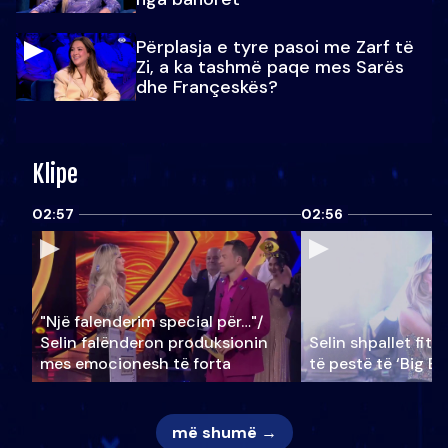
Përplasja e tyre pasoi me Zarf të
Zi, a ka tashmë paqe mes Sarës
dhe Françeskës?
Klipe
02:57
02:56
"Një falenderim special për…"/
Selin falënderon produksionin
Selin shpallet fitu
mes emocionesh të forta
të pestë të ‘Big Br
më shumë →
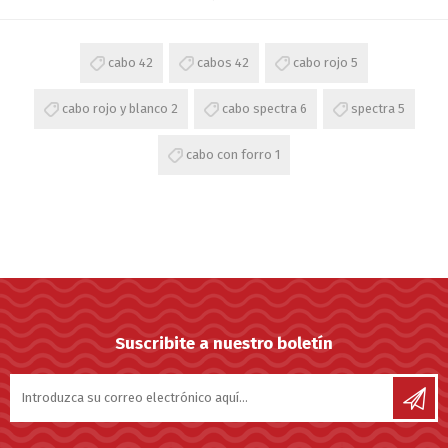
cabo
42
cabos
42
cabo rojo
5
cabo rojo y blanco
2
cabo spectra
6
spectra
5
cabo con forro
1
Suscribite a nuestro boletín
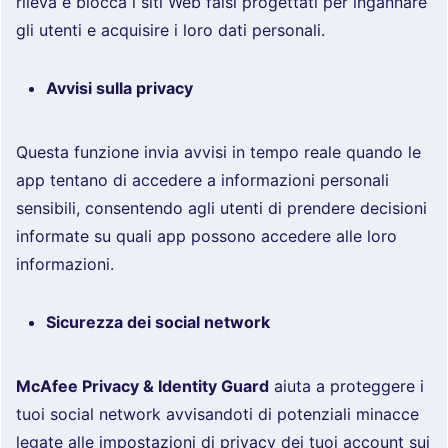
rileva e blocca i siti Web falsi progettati per ingannare
gli utenti e acquisire i loro dati personali.
Avvisi sulla privacy
Questa funzione invia avvisi in tempo reale quando le
app tentano di accedere a informazioni personali
sensibili, consentendo agli utenti di prendere decisioni
informate su quali app possono accedere alle loro
informazioni.
Sicurezza dei social network
McAfee Privacy & Identity Guard
aiuta a proteggere i
tuoi social network avvisandoti di potenziali minacce
legate alle impostazioni di privacy dei tuoi account sui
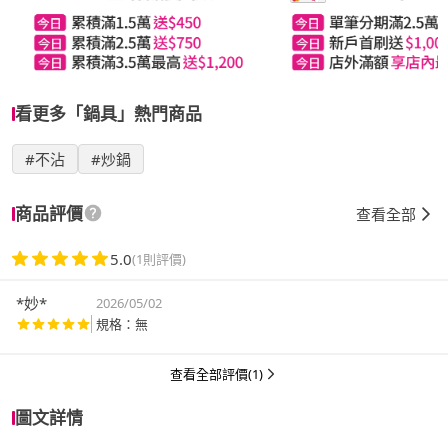
看更多「鍋具」熱門商品
#不沾
#炒鍋
商品評價
查看全部
5.0
(1則評價)
*妙*
2026/05/02
規格：無
查看全部評價(1)
圖文詳情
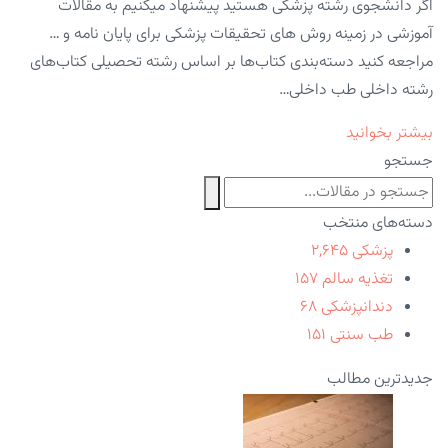
اگر دانشجوی رشته پزشکی هستید پیشنهاد میکنیم به مقالات
آموزشی در زمینه روش های تحقیقات پزشکی برای پایان نامه و …
مراجعه کنید دسته‌بندی کتاب‌ها بر اساس رشته تحصیلی کتاب‌های
رشته داخلی طب داخلی…
بیشتر بخوانید
جستجو
دسته‌های منتخب
پزشکی
۲,۶۴۵
تغذیه سالم
۱۵۷
دندانپزشکی
۶۸
طب سنتی
۱۵۱
جدیدترین مطالب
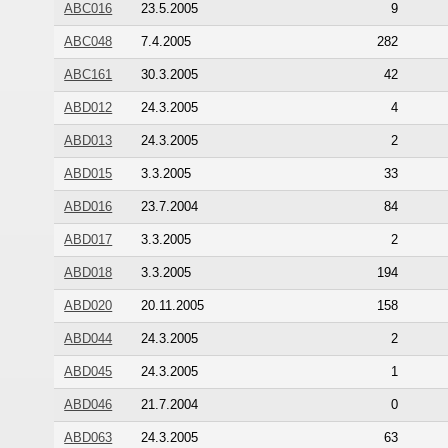
ABC016
23.5.2005
9
ABC048
7.4.2005
282
ABC161
30.3.2005
42
ABD012
24.3.2005
4
ABD013
24.3.2005
2
ABD015
3.3.2005
33
ABD016
23.7.2004
84
ABD017
3.3.2005
2
ABD018
3.3.2005
194
ABD020
20.11.2005
158
ABD044
24.3.2005
2
ABD045
24.3.2005
1
ABD046
21.7.2004
0
ABD063
24.3.2005
63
+ + +
**TASK STATEMENT:** Replace "cabo rojo" with "cabo azul" in the part that opens at the start of the items and closes with the line containing "Suscribite a nuestro boletín", both ends included, changing nothing else. Give only those lines, leaving out the pictures.

**THE ANSWER:**
Përplasja e tyre pasoi me Zarf të
Zi, a ka tashmë paqe mes Sarës
dhe Françeskës?
Klipe
02:57
02:56
"Një falenderim special për…"/
Selin falënderon produksionin
Selin shpallet fitu
mes emocionesh të forta
të pestë të ‘Big Br
më shumë →
cabo
42
cabos
42
cabo azul
5
cabo azul y blanco
2
cabo spectra
6
spectra
5
cabo con forro
1
Suscribite a nuestro boletín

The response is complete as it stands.